→ **EXTRACT**:
612: Anthropic Bull & Bear, Jeff Dean's Mind, Codex Spark & Qualitative Speed, Adults Out-Scrolling Kids, ChatGPT's Authority Laundering, and Haptic Visuality
"What does that even mean anymore?"
The world will ask you who you are, and if you don't know, the world will tell you.
–Carl Jung (paraphrased)
🏄♂️🧠 If you’re wondering what that is, it’s my balance board turned upside-down so you can see the magnetic stoppers and the ball.
I wrote a few times about how much fun I’ve been having learning to stand on this thing with the cylinder-roller thingy. But lately, it was getting a bit boring because I could stay on it for almost as long as I wanted (which is a nice problem to have, but… you know).
I had tried swapping the cylinder for the ball, but it was so hard, it just felt IMPOSSIBLE.
So I was kind of stuck until a convo with subs in the private Discord. They convinced me to give the ball another try. I started by holding on to a chair and doing a few minutes each day.
The human nervous system is a marvel, because I went from not being able to stand at all to being able to stand for a few seconds without holding on to anything!

→ **DATA RECORDS**:
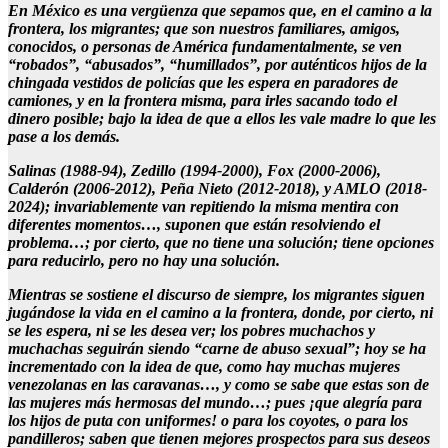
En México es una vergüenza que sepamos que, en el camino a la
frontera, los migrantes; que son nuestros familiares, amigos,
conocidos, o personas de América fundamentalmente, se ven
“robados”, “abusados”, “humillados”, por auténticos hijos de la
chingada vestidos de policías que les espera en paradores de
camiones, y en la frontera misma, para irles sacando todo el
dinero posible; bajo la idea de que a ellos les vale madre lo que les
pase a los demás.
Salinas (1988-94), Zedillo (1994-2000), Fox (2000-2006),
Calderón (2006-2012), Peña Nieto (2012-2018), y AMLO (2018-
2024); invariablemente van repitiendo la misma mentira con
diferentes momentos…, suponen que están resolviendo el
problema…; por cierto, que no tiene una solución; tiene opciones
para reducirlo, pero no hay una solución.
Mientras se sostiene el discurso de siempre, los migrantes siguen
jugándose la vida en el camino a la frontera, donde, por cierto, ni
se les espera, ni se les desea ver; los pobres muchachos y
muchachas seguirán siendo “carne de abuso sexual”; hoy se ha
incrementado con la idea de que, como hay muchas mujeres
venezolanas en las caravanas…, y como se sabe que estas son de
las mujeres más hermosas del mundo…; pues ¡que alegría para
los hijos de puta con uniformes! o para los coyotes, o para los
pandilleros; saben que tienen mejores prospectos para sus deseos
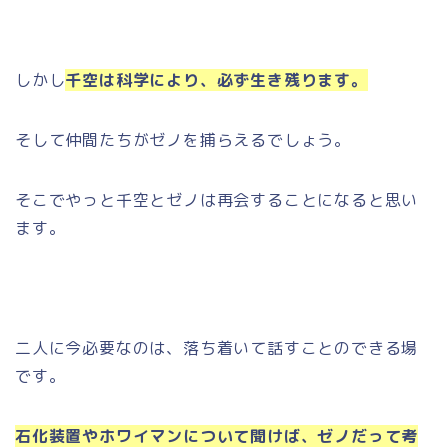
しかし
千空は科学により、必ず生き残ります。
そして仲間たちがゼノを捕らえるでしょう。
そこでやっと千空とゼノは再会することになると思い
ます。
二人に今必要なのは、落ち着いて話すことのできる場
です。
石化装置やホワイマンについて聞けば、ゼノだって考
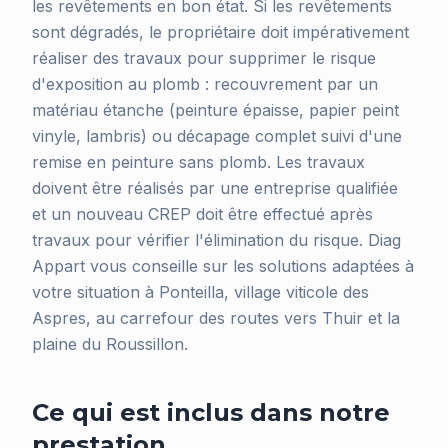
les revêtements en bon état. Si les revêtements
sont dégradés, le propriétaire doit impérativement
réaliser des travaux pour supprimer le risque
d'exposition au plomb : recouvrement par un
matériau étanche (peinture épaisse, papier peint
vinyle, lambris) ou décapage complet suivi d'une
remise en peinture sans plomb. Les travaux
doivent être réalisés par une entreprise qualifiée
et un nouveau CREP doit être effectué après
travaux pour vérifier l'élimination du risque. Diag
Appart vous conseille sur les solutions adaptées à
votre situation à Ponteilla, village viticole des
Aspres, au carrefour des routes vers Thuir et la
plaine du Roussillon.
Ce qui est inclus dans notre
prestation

==

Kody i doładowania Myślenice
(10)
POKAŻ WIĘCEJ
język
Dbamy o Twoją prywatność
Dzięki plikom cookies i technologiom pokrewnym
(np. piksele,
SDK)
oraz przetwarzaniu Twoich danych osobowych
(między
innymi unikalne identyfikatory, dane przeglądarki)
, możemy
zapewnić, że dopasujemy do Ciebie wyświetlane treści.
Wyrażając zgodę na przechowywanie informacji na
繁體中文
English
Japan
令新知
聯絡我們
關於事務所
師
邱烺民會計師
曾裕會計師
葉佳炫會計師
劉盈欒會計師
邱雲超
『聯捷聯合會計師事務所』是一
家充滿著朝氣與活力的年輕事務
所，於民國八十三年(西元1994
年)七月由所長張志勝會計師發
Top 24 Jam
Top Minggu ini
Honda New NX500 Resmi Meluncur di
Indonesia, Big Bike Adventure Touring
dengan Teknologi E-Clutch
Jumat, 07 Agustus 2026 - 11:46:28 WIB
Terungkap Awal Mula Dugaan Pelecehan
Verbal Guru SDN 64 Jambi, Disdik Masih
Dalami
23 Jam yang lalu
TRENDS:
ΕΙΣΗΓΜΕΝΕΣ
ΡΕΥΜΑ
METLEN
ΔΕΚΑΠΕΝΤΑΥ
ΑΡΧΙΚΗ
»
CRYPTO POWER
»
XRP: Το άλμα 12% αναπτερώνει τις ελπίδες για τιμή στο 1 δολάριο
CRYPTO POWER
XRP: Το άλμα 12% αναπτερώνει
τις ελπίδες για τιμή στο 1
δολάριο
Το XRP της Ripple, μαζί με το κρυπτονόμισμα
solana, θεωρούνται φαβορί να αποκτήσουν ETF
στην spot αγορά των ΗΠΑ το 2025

→ **INSTRUCTIONS FOR THE TASK**: Reproduce the full newsletter excerpt about the balance board, word for word, from the headline through the final line.

→ **SOLUTION TO THIS EXERCISE**:
612: Anthropic Bull & Bear, Jeff Dean's Mind, Codex Spark & Qualitative Speed, Adults Out-Scrolling Kids, ChatGPT's Authority Laundering, and Haptic Visuality
"What does that even mean anymore?"
The world will ask you who you are, and if you don't know, the world will tell you.
–Carl Jung (paraphrased)
🏄♂️🧠 If you’re wondering what that is, it’s my balance board turned upside-down so you can see the magnetic stoppers and the ball.
I wrote a few times about how much fun I’ve been having learning to stand on this thing with the cylinder-roller thingy. But lately, it was getting a bit boring because I could stay on it for almost as long as I wanted (which is a nice problem to have, but… you know).
I had tried swapping the cylinder for the ball, but it was so hard, it just felt IMPOSSIBLE.
So I was kind of stuck until a convo with subs in the private Discord. They convinced me to give the ball another try. I started by holding on to a chair and doing a few minutes each day.
The human nervous system is a marvel, because I went from not being able to stand at all to being able to stand for a few seconds without holding on to anything!